Dáil debates

Wednesday, 14 November 2007

5:00 pm

Photo of Tommy BroughanTommy Broughan (Dublin North East, Labour)

Recently, I suggested that the Joint Committee on Transport be given a strong invigilation role in respect of the new road safety strategy. The same process should apply to Transport 21. I will welcome the Minister's comments in that regard.

A key Government failure that has contributed to slippages and blockages in Transport 21, especially regarding the greater Dublin area, has been the ongoing fiasco surrounding the establishment of the Dublin transport authority. At the outset, the organisation was mooted as being Transport 21's key driver in many issues such as integrated ticketing and the green and red Luas link-up, but the plethora of transport bodies involved made implementing and co-ordinating policy proposals difficult sometimes.

In November 2006, the Government appointed the DTA team, which published a wide-ranging report on the DTA's recommended structures and establishment progress. The team was led by the eminent head of the department of civil, structural and environmental engineering at Trinity College, Professor Margaret O'Mahony. We believed that the Dublin and mid-east regions were to have an effective driver of transportation change at last, but we are no clearer two years on about the composition of the DTA, when it will be operational and what its role will be.

From speaking with different stakeholders since becoming my party's spokesperson, it is clear that no one in the transport sector is any wiser as to the Government's plans for the organisation's establishment. Since the group's report, the Government seems to have changed its mind. That a Minister announced the establishment of a major new agency, but floundered around for years until the Government changed its mind and rolled back is extraordinary. In the process, the previous Minister, Deputy Cullen, lost the group's head.

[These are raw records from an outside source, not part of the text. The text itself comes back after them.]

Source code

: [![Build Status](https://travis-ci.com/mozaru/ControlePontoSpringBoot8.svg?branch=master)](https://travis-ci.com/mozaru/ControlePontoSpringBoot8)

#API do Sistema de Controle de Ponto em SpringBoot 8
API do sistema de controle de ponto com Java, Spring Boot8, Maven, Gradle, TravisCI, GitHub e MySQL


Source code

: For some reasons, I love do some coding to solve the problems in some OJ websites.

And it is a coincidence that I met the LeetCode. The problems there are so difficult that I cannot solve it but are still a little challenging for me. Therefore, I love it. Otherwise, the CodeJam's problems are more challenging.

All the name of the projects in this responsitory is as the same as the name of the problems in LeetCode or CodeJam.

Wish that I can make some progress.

The Minister must explain to the House his plans for the development of the DTA. When will he introduce legislation, what will the DTA's role be and what will happen to the Dublin Transportation Office and the Railway Procurement Agency? There was considerable unease in the RPA when the DTA idea was pushed forward. Under the chairmanship of Mr. Padraic White, the agency delivered the two Luas lines on time. It got the Government — I was about to say "you guys on the Government benches" — through the 2002 election by putting a rail car outside Dáil Éireann. The Ceann Comhairle may remember that as he was probably photographed there.